And if brevity is the soul of wit, then an aphorism is its very essence. Most of brother Colacho's bon mots would easily fit into the space of a tweet. Which means, when you think about it, that if you are very skilled, you can squeeze eternity into 140 characters with room to spare.
Example?
"We call origins the limits of science."
In reality, the Origin not only has nothing to do with science, but can have nothing to do with it. It is a category error, but easy to make if one pretends that science is the only category. So the aphorism embodies a clash of matrices, as science comes up against the impenetrable wall of metaphysics (recall the figures in yesterday's post, with the two planes of meaning).
"We do not pretend to be correct. We are content with intelligent error."
Here again, at least as it pertains to the world, man is essentially condemned to intelligent error -- with one conceivable exception: divine revelation. But scientism is the ideology that pretends to be (or that it is possible to be) comprehensively true, for which reason it beclowns itself in unintelligent error.
By the way, "intelligent error" is nothing to be devalued or scoffed at. Man's errors are only possible because truth exists -- just as an optical illusion is only possible because of visual reality. You might say that our margin of error is simply the distance between man and God. This margin can never be absolutely foreclosed, but it can certainly be healed -- or treated, anyway -- with a lifeline from God.
And guess what? "Intelligence knows no barriers, but it has stairs." That's right -- there exists a circular -- or spiroid -- staircase that resembles a strand of DNA. Nor is it just hanging there from the sky, unattached to anything. How would that even be possible?
For which reason, if you really think about it, the "ultimate joke" would have to be the bisection of time by eternity, right?
Furthermore, this makes man the last word in wit, because what is man but a temporal peepwhole on eternity? You could say that man is a particularly witty response "to the challenges of the environment" (Koestler) -- which, since we're getting pretty far afield here, is on every page of Finnegans Wake.
The bad news: Hahahaha, Mister Funn, you're going to be fined again! The good news: Hohohoho, Mister Finn, you're going to be Mister Finnagain! Life takes place between the fines and the fun.
But "Ideologies were invented so that men who do not think can give opinions" (Dávila). It is fair to say that ideology is the Full Employment Policy for the iron triangle of journalism, academia, and government. Imagine those fields without it! Yeah, I know I'm a dreamer, but I can't be the only one.
Seriously, what would most blacks major in if it weren't for ideology? The higher dysfunction of liberal ideology takes any number of forms: sociology, social work, African-American history, critical legal theory, education, mass media, "family and consumer science," whatever.
Black college graduates are twice as likely to be unemployed because they are twice as likely to major in worthless or made up ideological subjects -- made up, of course, for their benefit. Thanks, white liberals! You gave us the degree, now why don't you hire us?
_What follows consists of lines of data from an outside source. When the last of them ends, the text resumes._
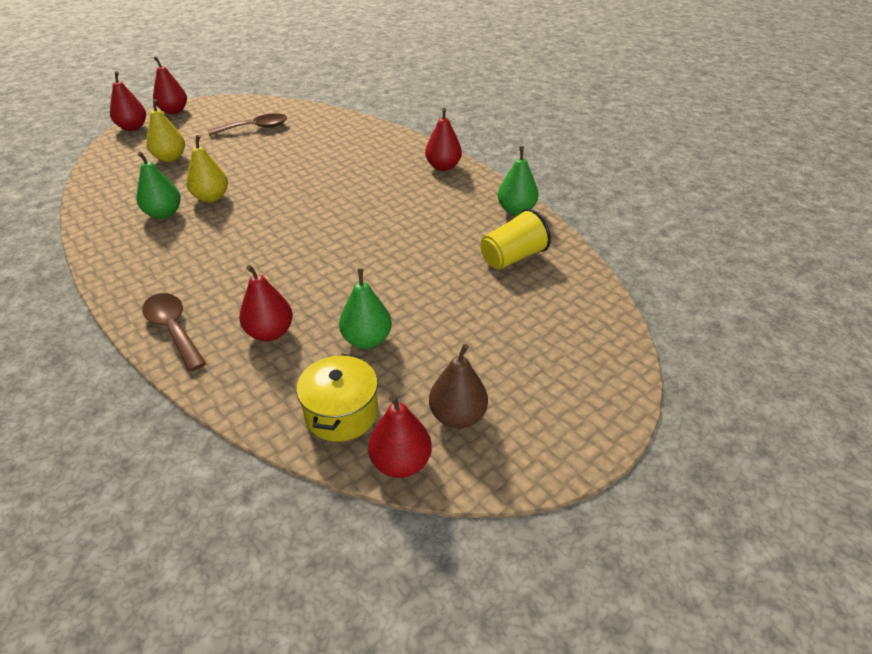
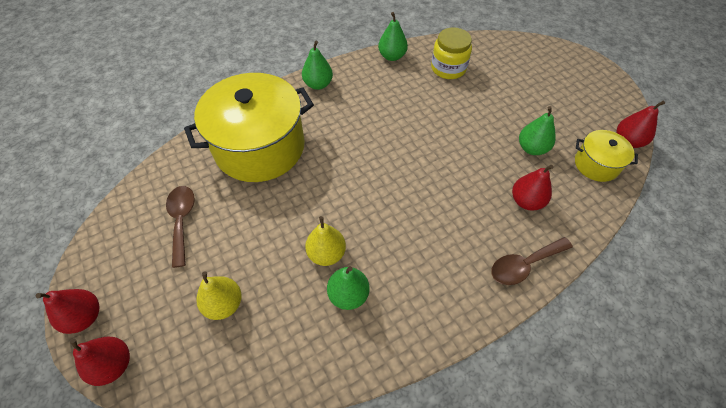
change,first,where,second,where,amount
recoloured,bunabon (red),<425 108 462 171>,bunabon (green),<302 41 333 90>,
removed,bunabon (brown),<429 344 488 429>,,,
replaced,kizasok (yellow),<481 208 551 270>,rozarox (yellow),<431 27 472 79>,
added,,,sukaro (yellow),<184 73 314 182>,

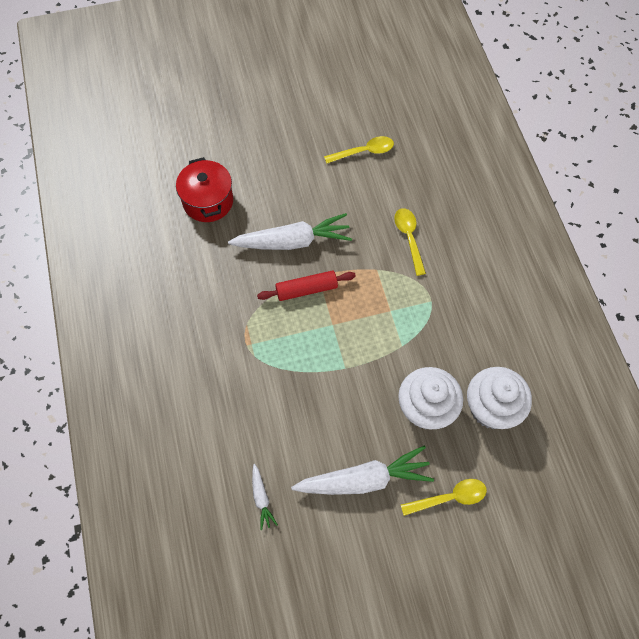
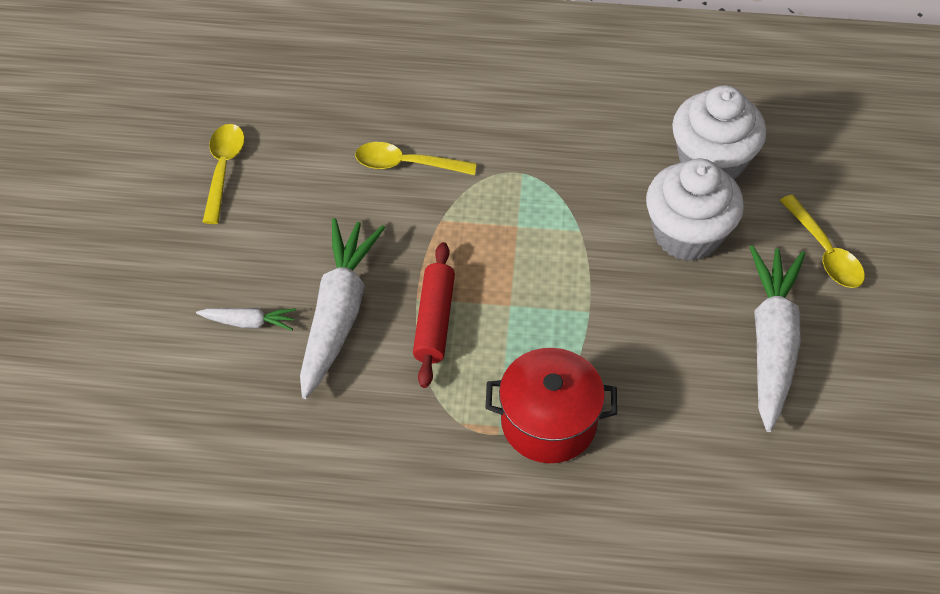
change,first,where,second,where,amount
moved,sukaro (red),<176 157 233 222>,,<486 348 617 463>,
moved,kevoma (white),<252 464 278 530>,,<196 308 296 331>,
turned,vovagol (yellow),<401 479 487 516>,,<780 195 865 288>,150 degrees clockwise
Not gonna happen. But liberals will do this for you: use the state to force a third party to pay you more than you're worth for working at McDonalds. Deal?
Alternatively, we can grow the state and then use it to hand out jobs to the unemployable, which is what they do here in California. California is running out of other people's money because those other people with money are running out of the state.
Speaking of which, "Political activity is the pretext with which the intelligence avoids its debts." Even more daringly, "The left ekes out a living dodging genetics."
Which is getting increasingly difficult to do when even some of their own are starting to embrace science.
Interesting, because what if the satan of inequality is a consequence of their god of diversity? What on earth would the left do if genetics were true?
Actually, I think they're already doing it.
Following up with yesterday's post on cognitive matrices, "All coherent thinking is equivalent to playing a game according to a set of rules" (Koestler). Thus, comedy requires rules, otherwise there can be no clash of matrices, i.e., of two matrices with different rules.